Esta constatação convoca-nos para a procura de explicações para o extraordinário desempenho da investigação nacional no domínio da malária. Na minha opinião, as respostas podem ser encontradas em três eixos fundamentais.
Em primeiro lugar, saliento o facto de a malária ter sido autóctone em Portugal até à segunda metade do século XX, o que levou à criação de estruturas dedicadas ao estudo e combate desta doença. Entre estas, destacam-se a Escola Nacional de Saúde Pública, criada em 1902, até à Estação Experimental de Combate ao Sezonismo, criada em 1931, instituições que ainda hoje perduram, ainda que com outras designações.

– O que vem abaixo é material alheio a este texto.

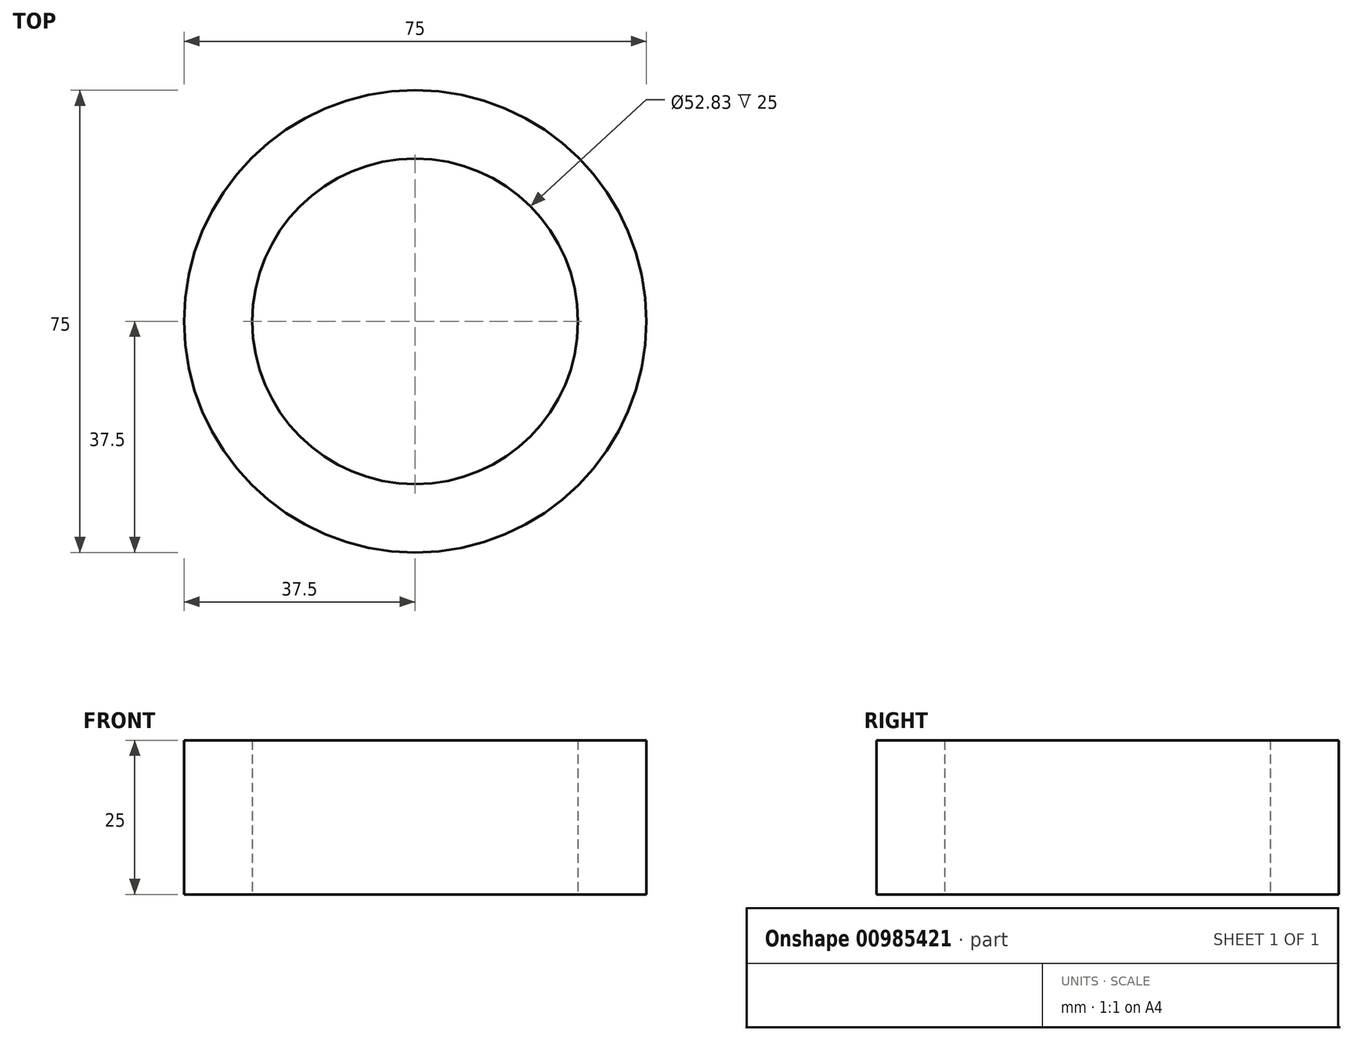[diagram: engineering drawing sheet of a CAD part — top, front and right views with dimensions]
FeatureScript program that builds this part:
annotation { "Feature Type Name" : "Feature", "Feature Type Description" : "" }
export const myFeature = defineFeature(function(context is Context, id is Id, definition is map)
    precondition{}
    {
        {
            var Q0;
            Q0=qCreatedBy(makeId("Top.planeOp"),FACE);
            var sketch = newSketch(context, id + "F0", { "sketchPlane" : qUnion([Q0])});
            skCircle(sketch, "E0", {"center": v(0, 0) * mm, "radius": 26.42 * mm});
            skCircle(sketch, "E1", {"center": v(0, 0) * mm, "radius": 37.5 * mm});
            skSolve(sketch);
        }
        {
            var Q0;
            Q0 = qSketchRegion(id + "F0", true);
            extrude(context, id + "F1", {"entities" : qUnion([Q0]), "depth" : 25 * mm, "offsetDistance" : 25 * mm});
        }
    });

Não menos importante é a estreita ligação de Portugal com países africanos endémicos para a malária, não só em consequência de uma guerra colonial que se prolongou até inusitadamente tarde, mas também dos fortes laços que felizmente persistem com esses países. Esta proximidade significa que, ainda hoje, muitos de nós conhecem pessoas que vivenciaram a malária em primeira mão, trazendo a realidade desta doença para a esfera na nossa consciência coletiva.
Finalmente, não posso deixar de destacar um conjunto de médicos e cientistas absolutamente notáveis que deixaram uma marca indelével na investigação em malária em Portugal. É o caso de Ricardo Jorge, Francisco Cambournac e Fausto Landeiro, personagens proeminentes na pesquisa e combate à malária entre o final do século XIX e a primeira metade do século XX e, mais, recentemente, Virgílio do Rosário e Maria Mota, figuras profundamente inspiradoras para várias gerações de jovens cientistas.
Este conjunto de factos resulta num corolário indesmentível: é possível um pequeno país de recursos limitados ter uma posição de destaque na investigação de uma das doenças infeciosas mais prevalentes no mundo. Mas esta constatação conduz-nos inevitavelmente a uma pergunta de inquestionável pertinência: se Portugal, país onde o financiamento em ciência continua muito longe do anunciado objetivo dos 3% do PIB, tem investigação científica de topo na área da malária, até onde se poderia chegar com um investimento adequado e sustentado na ciência portuguesa? Neste Dia Internacional da Malária, que é também de Liberdade, é urgente não só refletir sobre as conquistas já realizadas, mas também perspetivar um futuro em que a investigação e o conhecimento sejam finalmente reconhecidos como os verdadeiros motores de desenvolvimento nacional.